However, the electrical properties of Ag NW networks are far from those of the bulk material because of the weak connections between Ag NWs13. Ag NW networks also suffer from breakdown when exposed to high applied currents and long-term annealing conditions14. Theories have been proposed to address these issues, and various methods have been developed, including heat treatment (featuring either a high processing temperature or long treatment time)15, mechanical pressing16,17, electrochemical ion exchange18, vacuum filtration19, metal-oxide nanoparticle fusing20,21 and plasmonic welding22. In general, these methods require that the Ag NW networks have good uniformity before treatment, but the uniformity is difficult to control. Moreover, to prevent the drawbacks associated with the stability of the Ag NWs, hybrid materials that combine NWs with various nanostructures have been investigated23. For example, graphene has been widely used in conjunction with Ag NWs for transparent heaters (THs), as graphene itself is also an excellent flexible TH24,25. In another work, THs based on a hybrid structure of a polymer and Ag NWs exhibited a transmittance of 82.3% at 550 nm. By applying a 40 V potential to the films, stable temperature of 99 °C was generated within 50 s26. The fabrication of Ag NW-based hybrid structures always influences the transparency of the electrodes. In addition, some of the fabrication processes for accessing hybrid structures are complex, which prevents the widespread applications of these hybrids in industry.

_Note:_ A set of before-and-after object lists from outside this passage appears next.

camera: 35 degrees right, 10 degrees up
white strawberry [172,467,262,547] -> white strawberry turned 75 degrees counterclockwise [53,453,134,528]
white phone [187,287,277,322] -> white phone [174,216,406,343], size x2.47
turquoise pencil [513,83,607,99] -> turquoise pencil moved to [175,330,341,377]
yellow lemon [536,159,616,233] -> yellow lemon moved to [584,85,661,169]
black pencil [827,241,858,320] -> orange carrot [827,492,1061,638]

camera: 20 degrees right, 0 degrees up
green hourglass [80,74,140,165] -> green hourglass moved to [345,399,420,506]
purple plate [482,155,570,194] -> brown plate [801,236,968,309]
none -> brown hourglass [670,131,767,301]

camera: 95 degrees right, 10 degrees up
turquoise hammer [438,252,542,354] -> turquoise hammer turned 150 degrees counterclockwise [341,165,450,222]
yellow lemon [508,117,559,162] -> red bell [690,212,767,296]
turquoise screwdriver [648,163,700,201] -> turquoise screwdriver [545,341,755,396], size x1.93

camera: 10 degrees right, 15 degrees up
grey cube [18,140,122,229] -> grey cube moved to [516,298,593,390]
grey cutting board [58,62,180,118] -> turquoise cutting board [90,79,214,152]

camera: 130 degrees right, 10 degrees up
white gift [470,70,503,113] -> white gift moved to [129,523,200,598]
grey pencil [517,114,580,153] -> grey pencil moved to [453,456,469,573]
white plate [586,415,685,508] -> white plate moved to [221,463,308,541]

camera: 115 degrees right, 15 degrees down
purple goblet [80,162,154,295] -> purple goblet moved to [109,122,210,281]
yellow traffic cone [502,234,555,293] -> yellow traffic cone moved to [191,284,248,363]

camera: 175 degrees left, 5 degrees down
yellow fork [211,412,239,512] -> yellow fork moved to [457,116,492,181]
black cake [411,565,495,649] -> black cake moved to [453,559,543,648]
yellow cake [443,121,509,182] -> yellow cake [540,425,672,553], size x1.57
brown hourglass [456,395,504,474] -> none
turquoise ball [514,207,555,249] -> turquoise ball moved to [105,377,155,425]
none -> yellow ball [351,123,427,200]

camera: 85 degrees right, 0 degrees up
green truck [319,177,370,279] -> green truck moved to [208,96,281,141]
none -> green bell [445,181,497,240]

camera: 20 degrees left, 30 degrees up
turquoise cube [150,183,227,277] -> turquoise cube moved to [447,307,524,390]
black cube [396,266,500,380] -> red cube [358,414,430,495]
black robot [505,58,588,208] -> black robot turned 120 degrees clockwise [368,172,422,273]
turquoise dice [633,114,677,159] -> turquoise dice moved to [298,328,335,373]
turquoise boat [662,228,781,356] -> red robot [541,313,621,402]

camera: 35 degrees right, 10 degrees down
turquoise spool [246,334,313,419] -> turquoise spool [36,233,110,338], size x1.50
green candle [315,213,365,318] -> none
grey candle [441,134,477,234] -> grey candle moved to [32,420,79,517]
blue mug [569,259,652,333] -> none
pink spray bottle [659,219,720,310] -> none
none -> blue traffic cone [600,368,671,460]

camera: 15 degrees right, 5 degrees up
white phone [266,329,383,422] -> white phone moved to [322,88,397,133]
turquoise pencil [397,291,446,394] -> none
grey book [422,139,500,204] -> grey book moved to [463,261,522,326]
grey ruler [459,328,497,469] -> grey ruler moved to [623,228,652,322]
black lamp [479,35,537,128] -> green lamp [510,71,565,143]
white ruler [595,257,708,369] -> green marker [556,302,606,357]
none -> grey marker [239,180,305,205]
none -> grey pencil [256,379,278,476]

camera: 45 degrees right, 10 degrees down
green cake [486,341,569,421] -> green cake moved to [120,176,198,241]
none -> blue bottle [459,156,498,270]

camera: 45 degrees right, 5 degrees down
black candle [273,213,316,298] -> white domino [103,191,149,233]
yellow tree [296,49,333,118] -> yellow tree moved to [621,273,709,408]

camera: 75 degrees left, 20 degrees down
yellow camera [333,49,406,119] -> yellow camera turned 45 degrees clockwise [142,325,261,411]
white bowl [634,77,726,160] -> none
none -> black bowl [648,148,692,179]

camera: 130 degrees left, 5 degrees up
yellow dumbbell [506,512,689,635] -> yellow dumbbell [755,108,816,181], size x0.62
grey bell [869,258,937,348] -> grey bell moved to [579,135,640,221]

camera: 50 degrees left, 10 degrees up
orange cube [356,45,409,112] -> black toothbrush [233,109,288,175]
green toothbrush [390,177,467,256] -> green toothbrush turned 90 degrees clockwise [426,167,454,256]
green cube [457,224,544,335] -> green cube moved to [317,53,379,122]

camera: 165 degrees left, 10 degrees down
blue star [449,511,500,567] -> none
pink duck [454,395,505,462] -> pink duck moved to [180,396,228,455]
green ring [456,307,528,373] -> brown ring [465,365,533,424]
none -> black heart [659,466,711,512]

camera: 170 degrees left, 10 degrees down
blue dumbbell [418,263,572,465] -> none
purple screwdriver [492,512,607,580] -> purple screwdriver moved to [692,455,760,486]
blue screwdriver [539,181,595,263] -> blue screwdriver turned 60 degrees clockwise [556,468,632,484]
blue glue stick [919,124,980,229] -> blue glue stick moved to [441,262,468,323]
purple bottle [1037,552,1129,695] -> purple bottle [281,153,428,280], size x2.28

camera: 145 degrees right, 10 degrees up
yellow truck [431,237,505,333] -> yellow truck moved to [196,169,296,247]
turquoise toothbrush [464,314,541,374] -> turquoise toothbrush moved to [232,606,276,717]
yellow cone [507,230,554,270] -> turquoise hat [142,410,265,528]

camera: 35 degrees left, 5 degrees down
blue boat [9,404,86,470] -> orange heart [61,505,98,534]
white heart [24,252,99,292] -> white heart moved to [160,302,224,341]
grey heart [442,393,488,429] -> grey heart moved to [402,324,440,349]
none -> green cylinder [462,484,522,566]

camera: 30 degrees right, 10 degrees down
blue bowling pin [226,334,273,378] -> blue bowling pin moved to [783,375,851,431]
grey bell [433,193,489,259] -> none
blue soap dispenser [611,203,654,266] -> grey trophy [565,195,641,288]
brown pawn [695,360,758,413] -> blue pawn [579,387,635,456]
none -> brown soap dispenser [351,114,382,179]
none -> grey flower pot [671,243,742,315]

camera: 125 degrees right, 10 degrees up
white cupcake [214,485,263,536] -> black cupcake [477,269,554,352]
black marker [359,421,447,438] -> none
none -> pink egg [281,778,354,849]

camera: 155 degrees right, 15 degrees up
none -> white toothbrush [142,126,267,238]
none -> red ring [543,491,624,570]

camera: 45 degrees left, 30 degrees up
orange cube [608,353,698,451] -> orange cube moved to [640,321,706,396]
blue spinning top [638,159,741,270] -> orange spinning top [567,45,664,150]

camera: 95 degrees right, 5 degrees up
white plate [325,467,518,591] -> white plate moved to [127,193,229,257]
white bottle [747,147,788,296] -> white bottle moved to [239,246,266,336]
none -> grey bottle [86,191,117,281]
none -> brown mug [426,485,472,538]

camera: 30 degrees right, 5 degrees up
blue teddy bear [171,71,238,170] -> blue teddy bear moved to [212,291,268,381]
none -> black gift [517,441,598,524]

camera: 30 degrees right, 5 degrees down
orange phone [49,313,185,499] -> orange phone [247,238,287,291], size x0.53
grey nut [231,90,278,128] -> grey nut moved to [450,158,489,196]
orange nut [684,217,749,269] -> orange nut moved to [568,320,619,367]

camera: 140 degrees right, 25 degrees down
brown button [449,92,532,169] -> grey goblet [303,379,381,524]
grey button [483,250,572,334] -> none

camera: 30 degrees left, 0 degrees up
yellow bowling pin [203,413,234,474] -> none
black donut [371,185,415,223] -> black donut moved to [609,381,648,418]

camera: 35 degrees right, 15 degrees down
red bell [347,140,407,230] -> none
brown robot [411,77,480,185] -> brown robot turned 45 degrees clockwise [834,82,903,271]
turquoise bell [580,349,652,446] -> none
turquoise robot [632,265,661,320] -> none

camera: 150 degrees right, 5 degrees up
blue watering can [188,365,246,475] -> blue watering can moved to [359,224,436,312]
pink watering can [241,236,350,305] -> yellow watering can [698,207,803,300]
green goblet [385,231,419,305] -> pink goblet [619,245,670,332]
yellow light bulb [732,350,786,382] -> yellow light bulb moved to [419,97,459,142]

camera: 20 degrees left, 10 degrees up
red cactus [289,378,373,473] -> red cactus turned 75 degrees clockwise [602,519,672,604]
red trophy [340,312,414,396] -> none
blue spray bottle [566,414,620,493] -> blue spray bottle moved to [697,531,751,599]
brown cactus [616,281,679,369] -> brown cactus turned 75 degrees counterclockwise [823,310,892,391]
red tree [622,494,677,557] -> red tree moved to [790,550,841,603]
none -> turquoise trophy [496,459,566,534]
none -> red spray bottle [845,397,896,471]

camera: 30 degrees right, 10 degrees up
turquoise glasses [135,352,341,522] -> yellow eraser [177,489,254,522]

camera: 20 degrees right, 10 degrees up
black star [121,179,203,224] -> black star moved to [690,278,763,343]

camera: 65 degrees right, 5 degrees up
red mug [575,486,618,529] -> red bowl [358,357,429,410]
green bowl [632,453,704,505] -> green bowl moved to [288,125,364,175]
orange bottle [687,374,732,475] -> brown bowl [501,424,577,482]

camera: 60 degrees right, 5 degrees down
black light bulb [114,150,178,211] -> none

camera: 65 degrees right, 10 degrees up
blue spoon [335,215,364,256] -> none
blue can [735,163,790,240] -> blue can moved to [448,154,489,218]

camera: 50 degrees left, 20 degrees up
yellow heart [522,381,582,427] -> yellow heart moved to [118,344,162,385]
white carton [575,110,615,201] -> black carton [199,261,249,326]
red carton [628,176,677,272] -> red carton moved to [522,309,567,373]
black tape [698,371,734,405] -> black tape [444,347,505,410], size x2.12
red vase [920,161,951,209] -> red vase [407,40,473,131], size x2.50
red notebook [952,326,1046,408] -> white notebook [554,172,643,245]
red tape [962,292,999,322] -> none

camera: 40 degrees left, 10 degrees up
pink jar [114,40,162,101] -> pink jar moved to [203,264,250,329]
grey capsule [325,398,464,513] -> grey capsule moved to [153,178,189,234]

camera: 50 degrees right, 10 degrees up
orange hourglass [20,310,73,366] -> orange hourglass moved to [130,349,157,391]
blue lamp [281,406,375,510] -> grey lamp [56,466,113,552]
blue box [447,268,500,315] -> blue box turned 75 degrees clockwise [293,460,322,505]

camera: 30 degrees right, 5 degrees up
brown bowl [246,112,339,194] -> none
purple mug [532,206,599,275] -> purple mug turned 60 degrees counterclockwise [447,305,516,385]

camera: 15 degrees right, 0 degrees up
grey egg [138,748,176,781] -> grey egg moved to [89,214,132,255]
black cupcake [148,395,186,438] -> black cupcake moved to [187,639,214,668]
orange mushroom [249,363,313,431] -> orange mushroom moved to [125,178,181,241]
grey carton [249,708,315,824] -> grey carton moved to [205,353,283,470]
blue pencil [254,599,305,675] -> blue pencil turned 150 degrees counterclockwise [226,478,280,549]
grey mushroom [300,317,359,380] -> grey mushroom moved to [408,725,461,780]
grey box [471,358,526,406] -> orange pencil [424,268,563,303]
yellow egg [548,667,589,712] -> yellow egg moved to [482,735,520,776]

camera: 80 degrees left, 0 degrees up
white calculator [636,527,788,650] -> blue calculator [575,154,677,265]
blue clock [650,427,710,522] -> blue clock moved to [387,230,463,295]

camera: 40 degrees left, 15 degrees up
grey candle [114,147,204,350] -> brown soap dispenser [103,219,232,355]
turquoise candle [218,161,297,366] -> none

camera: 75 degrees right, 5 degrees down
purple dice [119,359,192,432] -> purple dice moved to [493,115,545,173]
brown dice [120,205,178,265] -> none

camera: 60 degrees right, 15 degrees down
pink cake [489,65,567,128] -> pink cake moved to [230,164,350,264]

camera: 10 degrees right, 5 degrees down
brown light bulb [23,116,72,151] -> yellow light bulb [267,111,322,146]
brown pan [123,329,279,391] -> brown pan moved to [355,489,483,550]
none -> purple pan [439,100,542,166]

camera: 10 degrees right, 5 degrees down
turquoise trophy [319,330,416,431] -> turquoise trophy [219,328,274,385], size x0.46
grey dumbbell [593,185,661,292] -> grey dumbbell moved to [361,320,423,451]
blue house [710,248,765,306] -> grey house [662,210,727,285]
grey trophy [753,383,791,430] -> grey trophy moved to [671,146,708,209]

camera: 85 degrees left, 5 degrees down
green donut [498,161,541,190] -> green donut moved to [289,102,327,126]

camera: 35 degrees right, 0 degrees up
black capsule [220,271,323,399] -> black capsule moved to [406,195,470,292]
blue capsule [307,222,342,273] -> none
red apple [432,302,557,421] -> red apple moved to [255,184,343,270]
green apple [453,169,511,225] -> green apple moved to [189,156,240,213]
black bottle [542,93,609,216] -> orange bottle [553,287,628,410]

Electroplating is mainly used to protect materials that are sensitive to the ambient environment. By using the traditional electroplating method, Ag NW networks can be selectively coated, avoiding unwanted plating of other areas. This electroplated coating can improve the inter-nanowire connections, which are intrinsically weak. In this study, metal nickel (Ni) was chosen as the electroplating coating material since it had good physical and mechanical properties. Through the electroplating process, high-performance Ni-enhanced Ag NW networks could be fabricated. To ensure the reliability of the high-performance Ni-enhanced Ag NW network, the mechanism by which Ni ions enhance the inter-nanowire connections needs to be identified, and the long-term service behaviour, such as electromigration at high temperatures and connectivity between Ag NWs, needs to be investigated.
Results and Discussion
Fabrication and Electroplating of Ag NWs Transparent Films
Figure 1 shows the entire fabrication process of Ni enhanced Ag NW transparent films. Ag NWs with high aspect ratios (80 μm in length and 80 nm in diameter) were synthesized through a modified polyol method and dispersed in deionized (DI) water. Then, the Ag NW solution was passed through a nitrocellulose membrane by a vacuum filtration system, as shown in Fig. 1a. After filtration, Ag NW networks were coated on the membrane and then were transferred onto a polyethylene terephthalate (PET) film using a laminator (Fig. 1b). The transparency of the untreated films was 90%, and the sheet resistance was over 2000 Ω sq−1. After heated at 50 °C for 30 min using a hotplate (Fig. 1c), the sheet resistance of Ag NW films dropped to less than 200 Ω sq−1.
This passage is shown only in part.